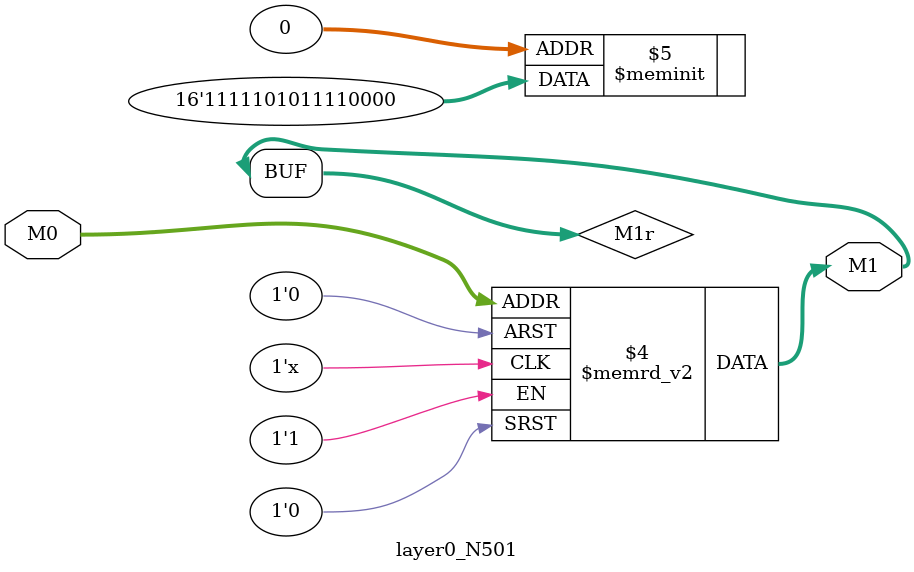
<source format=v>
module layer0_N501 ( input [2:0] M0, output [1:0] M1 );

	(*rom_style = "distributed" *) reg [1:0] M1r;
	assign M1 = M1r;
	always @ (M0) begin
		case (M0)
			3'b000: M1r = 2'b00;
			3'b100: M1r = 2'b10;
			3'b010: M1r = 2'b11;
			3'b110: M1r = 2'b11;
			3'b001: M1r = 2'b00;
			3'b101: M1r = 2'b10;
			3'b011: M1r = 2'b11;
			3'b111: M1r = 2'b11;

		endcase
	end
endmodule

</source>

::::::::::

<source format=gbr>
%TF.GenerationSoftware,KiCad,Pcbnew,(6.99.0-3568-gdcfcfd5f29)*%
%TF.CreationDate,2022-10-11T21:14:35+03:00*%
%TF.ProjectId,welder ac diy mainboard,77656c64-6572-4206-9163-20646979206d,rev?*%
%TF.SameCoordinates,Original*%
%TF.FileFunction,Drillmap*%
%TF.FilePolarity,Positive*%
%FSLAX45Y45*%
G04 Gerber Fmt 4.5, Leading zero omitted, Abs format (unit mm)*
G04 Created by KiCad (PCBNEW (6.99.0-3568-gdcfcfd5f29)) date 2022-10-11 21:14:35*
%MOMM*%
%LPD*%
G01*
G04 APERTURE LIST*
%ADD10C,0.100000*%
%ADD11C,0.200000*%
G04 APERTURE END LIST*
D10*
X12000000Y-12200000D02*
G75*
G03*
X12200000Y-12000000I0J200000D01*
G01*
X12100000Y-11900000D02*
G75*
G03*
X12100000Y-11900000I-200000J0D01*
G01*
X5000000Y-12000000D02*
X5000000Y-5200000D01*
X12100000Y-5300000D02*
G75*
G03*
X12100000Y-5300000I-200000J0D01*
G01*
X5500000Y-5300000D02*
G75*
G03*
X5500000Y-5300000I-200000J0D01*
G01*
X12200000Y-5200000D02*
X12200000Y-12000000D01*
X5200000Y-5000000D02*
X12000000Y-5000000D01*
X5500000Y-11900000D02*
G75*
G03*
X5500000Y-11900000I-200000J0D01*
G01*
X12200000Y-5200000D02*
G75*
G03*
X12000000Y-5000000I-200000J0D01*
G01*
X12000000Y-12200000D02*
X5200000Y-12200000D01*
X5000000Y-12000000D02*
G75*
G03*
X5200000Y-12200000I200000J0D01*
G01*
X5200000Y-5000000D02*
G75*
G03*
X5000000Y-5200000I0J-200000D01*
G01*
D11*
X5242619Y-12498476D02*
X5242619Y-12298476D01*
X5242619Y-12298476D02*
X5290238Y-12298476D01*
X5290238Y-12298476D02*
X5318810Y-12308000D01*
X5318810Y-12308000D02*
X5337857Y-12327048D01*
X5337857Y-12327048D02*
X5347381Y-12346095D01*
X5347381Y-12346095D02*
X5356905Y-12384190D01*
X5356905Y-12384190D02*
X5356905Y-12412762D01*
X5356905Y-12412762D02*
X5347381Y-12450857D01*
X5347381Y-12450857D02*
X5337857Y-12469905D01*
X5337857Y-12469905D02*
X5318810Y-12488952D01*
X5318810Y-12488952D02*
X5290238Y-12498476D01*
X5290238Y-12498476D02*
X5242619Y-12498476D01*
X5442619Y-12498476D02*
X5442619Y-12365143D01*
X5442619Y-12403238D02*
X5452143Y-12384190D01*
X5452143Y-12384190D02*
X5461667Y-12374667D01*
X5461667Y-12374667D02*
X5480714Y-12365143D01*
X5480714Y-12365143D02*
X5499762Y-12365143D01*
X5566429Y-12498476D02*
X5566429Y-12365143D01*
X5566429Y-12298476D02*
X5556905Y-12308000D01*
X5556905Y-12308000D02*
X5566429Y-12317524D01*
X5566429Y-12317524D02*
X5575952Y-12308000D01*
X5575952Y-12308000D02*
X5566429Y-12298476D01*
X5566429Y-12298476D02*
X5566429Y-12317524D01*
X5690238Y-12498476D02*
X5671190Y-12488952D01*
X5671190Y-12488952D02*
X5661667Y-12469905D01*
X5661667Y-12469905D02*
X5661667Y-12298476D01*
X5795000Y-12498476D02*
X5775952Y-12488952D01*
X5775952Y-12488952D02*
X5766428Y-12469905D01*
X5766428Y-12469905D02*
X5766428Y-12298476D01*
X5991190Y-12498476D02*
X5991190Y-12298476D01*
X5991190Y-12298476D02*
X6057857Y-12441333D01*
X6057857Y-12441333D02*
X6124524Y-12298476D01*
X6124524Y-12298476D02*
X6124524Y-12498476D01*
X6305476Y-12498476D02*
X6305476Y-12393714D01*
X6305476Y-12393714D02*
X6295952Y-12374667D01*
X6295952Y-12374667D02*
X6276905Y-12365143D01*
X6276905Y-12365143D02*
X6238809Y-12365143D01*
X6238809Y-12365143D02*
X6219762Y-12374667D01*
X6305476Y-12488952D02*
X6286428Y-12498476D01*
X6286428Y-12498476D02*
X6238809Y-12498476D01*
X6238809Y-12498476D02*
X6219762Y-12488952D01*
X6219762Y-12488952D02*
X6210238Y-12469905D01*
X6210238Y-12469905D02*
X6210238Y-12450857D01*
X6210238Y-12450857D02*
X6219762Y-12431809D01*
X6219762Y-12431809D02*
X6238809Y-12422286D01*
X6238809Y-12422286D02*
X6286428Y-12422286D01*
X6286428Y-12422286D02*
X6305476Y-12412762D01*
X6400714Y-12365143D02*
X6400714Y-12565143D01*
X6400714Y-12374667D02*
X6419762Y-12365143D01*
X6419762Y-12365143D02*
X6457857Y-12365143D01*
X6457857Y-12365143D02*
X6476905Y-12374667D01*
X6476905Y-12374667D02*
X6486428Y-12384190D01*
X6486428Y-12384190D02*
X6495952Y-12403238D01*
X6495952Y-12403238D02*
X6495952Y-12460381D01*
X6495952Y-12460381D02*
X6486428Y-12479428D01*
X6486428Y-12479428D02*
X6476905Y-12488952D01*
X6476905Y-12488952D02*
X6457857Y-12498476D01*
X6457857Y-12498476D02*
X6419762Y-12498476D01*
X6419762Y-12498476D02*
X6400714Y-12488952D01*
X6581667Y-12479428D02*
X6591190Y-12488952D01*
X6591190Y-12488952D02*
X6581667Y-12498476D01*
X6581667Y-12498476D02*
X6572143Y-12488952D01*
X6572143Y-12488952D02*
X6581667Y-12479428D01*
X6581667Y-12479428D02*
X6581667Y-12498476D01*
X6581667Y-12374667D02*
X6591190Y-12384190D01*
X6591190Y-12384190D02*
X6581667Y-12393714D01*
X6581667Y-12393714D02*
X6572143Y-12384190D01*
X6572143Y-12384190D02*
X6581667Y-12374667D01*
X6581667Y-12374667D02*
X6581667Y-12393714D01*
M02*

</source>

::::::::::

§ Required action: From the material above, retype precisely the lines between the line holding "X6400714Y-12565143D01*" and the line holding "X6572143Y-12488952D01*", inclusive, and nothing beyond them.

§ Output of the exercise:
X6400714Y-12565143D01*
X6400714Y-12374667D02*
X6419762Y-12365143D01*
X6419762Y-12365143D02*
X6457857Y-12365143D01*
X6457857Y-12365143D02*
X6476905Y-12374667D01*
X6476905Y-12374667D02*
X6486428Y-12384190D01*
X6486428Y-12384190D02*
X6495952Y-12403238D01*
X6495952Y-12403238D02*
X6495952Y-12460381D01*
X6495952Y-12460381D02*
X6486428Y-12479428D01*
X6486428Y-12479428D02*
X6476905Y-12488952D01*
X6476905Y-12488952D02*
X6457857Y-12498476D01*
X6457857Y-12498476D02*
X6419762Y-12498476D01*
X6419762Y-12498476D02*
X6400714Y-12488952D01*
X6581667Y-12479428D02*
X6591190Y-12488952D01*
X6591190Y-12488952D02*
X6581667Y-12498476D01*
X6581667Y-12498476D02*
X6572143Y-12488952D01*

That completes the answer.